Despite these issues, do I like Dead State? I think so.
The mountainous list of responsibilities quickly becomes a second heartbeat. It flows with you. It orders your steps, your decisions, becomes central to all your major decisions. And when you’re least careful, it swallows you whole, dragging you into the heart of the experience. Dead State, like any good simulator, makes it easy to forget that you’re just a tourist, a visitor to this terrible land. Its ability to cultivate a suspension of disbelief even makes the game’s banal locations — supermarkets, pharmacies, and sleazy bars are everywhere on the map, just waiting to be unearthed — interesting. Dead State might well be the first game to have me excited at the discovery of an abandoned picnic.
As the world opens up and various crises occur, flavour is added to the functional processes that underpin the existence of the shelter and its inhabitants. The Crisis Events are especially important, and involve you being dragged centerstage into a community-based conflagration, where your opinion may make or break how the others view you. My first was disastrous. I opted to let the placid Davis experiment with a better water source and it caused a missionary and a sheriff to disapprove heavily of my “wishy-washy” behaviour. Whether by accident or not, this then led to the disappearance of my best melee fighter, and another bevy of complaints and requests. Problematic? Certainly, but also appealingly nail-biting as the Crisis Events make it clear that you can’t please everyone and that there is no right or wrong to anything in this game, only different shades of reality.

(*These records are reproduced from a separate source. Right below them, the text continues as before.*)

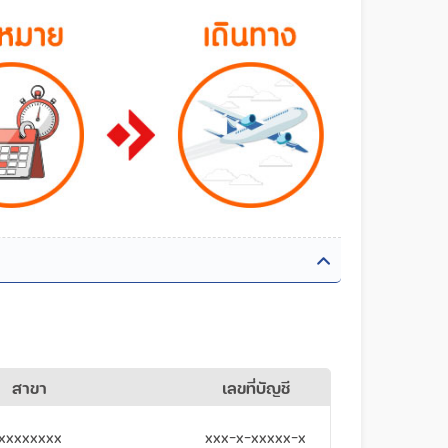
สาขา
เลขที่บัญชี
xxxxxxxx
xxx-x-xxxxx-x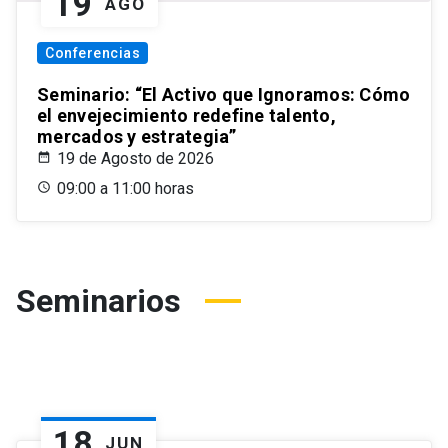
19
AGO
Conferencias
Seminario: “El Activo que Ignoramos: Cómo
el envejecimiento redefine talento,
mercados y estrategia”
19 de Agosto de 2026
09:00 a 11:00 horas
Seminarios
18
JUN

There are also many new allies to discover, providing an escape from the repetitive banter of those initial companions. But even as the game opens up, it is not without its problems. Technical issues arise from time to time – characters will occasionally glide, instead of walk, and they will clip through walls like part-time magicians.
Dead State is also a slow burn. Fences take hundreds of hours to build. Events unfold slowly over days, rather than at your whim. And resources? Resources are definitely scarce. Much of Dead State involves figuring out how to maintain a steady flow of food and fuel and luxury items and parts and whatever else your little commune needs, because they evaporate as quickly as water in the Sahara. The game will make you grit your teeth in frustration.
But it is also very good at making you feel triumphant.
I caught myself crowing in delight today, after cleaning out a supermarket of its goods. I killed twenty zombies, all without losing a single ally to infection or sudden death. My haul? About fifty pounds of food, ten gallons of fuel, and a pocketful of fresh berries. A pittance, really, given how quickly my survivors eat through their rations, and how rapidly the generator drains our fuel supplies. But it was more than anything I had acquired in the last three game days. Enough for me to last one night without going onto the field. (Which I will still do, but hey. The luxury of choice is a luxury indeed.)
And if that isn’t a success in this dead-eat-not-dead world, I don’t know what is.